→ **Action item**: Copy every record word for word. Pictures are not part of the copy.

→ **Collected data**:
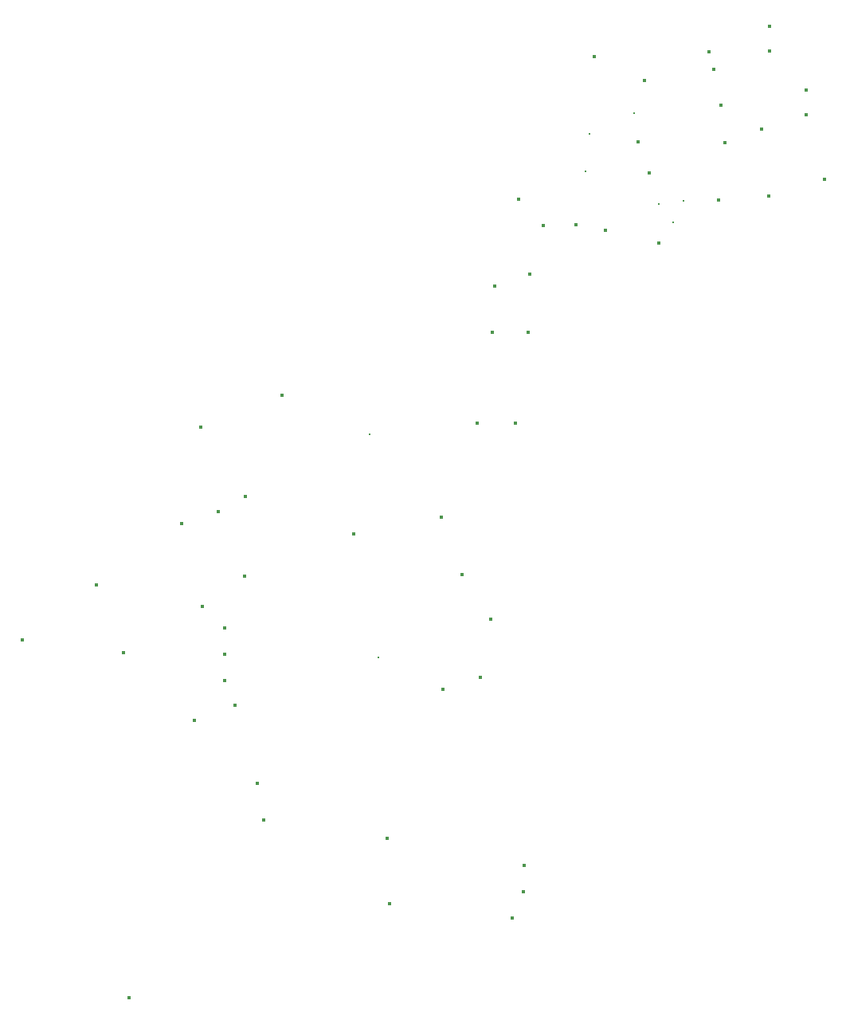
<source format=gbp>
G04 Layer_Color=128*
%FSLAX25Y25*%
%MOIN*%
G70*
G01*
G75*
%ADD121C,0.01575*%
%ADD123C,0.00787*%
%ADD184C,0.01181*%
D121*
X230416Y323032D02*
D03*
X260226Y561859D02*
D03*
X392115Y563434D02*
D03*
X278533Y499358D02*
D03*
X382385Y601279D02*
D03*
X397936Y625591D02*
D03*
X383369Y620669D02*
D03*
X397247Y601279D02*
D03*
X294295Y574902D02*
D03*
X403546Y646161D02*
D03*
X393409Y657185D02*
D03*
X429629Y643946D02*
D03*
X216525Y495619D02*
D03*
X185521Y472686D02*
D03*
X390653Y356299D02*
D03*
X395180Y367421D02*
D03*
X395672Y378445D02*
D03*
X338291Y389567D02*
D03*
X339373Y362500D02*
D03*
X498428Y729430D02*
D03*
X473133Y718800D02*
D03*
X513685Y692272D02*
D03*
X513586Y702705D02*
D03*
X494983Y686516D02*
D03*
X497838Y658512D02*
D03*
X477937Y696505D02*
D03*
X477071Y656642D02*
D03*
X447838Y668060D02*
D03*
X417326Y646260D02*
D03*
X445968Y706595D02*
D03*
X424807Y716682D02*
D03*
X443409Y681052D02*
D03*
X475102Y711367D02*
D03*
X361505Y452016D02*
D03*
X360816Y524063D02*
D03*
X270265Y477606D02*
D03*
Y455559D02*
D03*
X267706Y526524D02*
D03*
X377254Y457134D02*
D03*
X274694Y445323D02*
D03*
X284045Y412842D02*
D03*
X369773Y500047D02*
D03*
X381683Y481248D02*
D03*
X375974Y563236D02*
D03*
X324301Y517173D02*
D03*
X260915Y486661D02*
D03*
X270265Y466583D02*
D03*
X278926Y532823D02*
D03*
X252352Y521405D02*
D03*
X257666Y439123D02*
D03*
X227942Y467468D02*
D03*
X286761Y397370D02*
D03*
X498428Y718899D02*
D03*
X521165Y665304D02*
D03*
X479531Y680757D02*
D03*
X452070Y638779D02*
D03*
D123*
X331092Y558611D02*
D03*
X452071Y655166D02*
D03*
X421362Y668552D02*
D03*
X423035Y684398D02*
D03*
X441539Y693158D02*
D03*
X334537Y465501D02*
D03*
X457877Y647342D02*
D03*
D184*
X462405Y656299D02*
D03*
M02*

</source>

→ **Output below**:
<source format=gbp>
G04 Layer_Color=128*
%FSLAX25Y25*%
%MOIN*%
G70*
G01*
G75*
%ADD121C,0.01575*%
%ADD123C,0.00787*%
%ADD184C,0.01181*%
D121*
X230416Y323032D02*
D03*
X260226Y561859D02*
D03*
X392115Y563434D02*
D03*
X278533Y499358D02*
D03*
X382385Y601279D02*
D03*
X397936Y625591D02*
D03*
X383369Y620669D02*
D03*
X397247Y601279D02*
D03*
X294295Y574902D02*
D03*
X403546Y646161D02*
D03*
X393409Y657185D02*
D03*
X429629Y643946D02*
D03*
X216525Y495619D02*
D03*
X185521Y472686D02*
D03*
X390653Y356299D02*
D03*
X395180Y367421D02*
D03*
X395672Y378445D02*
D03*
X338291Y389567D02*
D03*
X339373Y362500D02*
D03*
X498428Y729430D02*
D03*
X473133Y718800D02*
D03*
X513685Y692272D02*
D03*
X513586Y702705D02*
D03*
X494983Y686516D02*
D03*
X497838Y658512D02*
D03*
X477937Y696505D02*
D03*
X477071Y656642D02*
D03*
X447838Y668060D02*
D03*
X417326Y646260D02*
D03*
X445968Y706595D02*
D03*
X424807Y716682D02*
D03*
X443409Y681052D02*
D03*
X475102Y711367D02*
D03*
X361505Y452016D02*
D03*
X360816Y524063D02*
D03*
X270265Y477606D02*
D03*
Y455559D02*
D03*
X267706Y526524D02*
D03*
X377254Y457134D02*
D03*
X274694Y445323D02*
D03*
X284045Y412842D02*
D03*
X369773Y500047D02*
D03*
X381683Y481248D02*
D03*
X375974Y563236D02*
D03*
X324301Y517173D02*
D03*
X260915Y486661D02*
D03*
X270265Y466583D02*
D03*
X278926Y532823D02*
D03*
X252352Y521405D02*
D03*
X257666Y439123D02*
D03*
X227942Y467468D02*
D03*
X286761Y397370D02*
D03*
X498428Y718899D02*
D03*
X521165Y665304D02*
D03*
X479531Y680757D02*
D03*
X452070Y638779D02*
D03*
D123*
X331092Y558611D02*
D03*
X452071Y655166D02*
D03*
X421362Y668552D02*
D03*
X423035Y684398D02*
D03*
X441539Y693158D02*
D03*
X334537Y465501D02*
D03*
X457877Y647342D02*
D03*
D184*
X462405Y656299D02*
D03*
M02*

</source>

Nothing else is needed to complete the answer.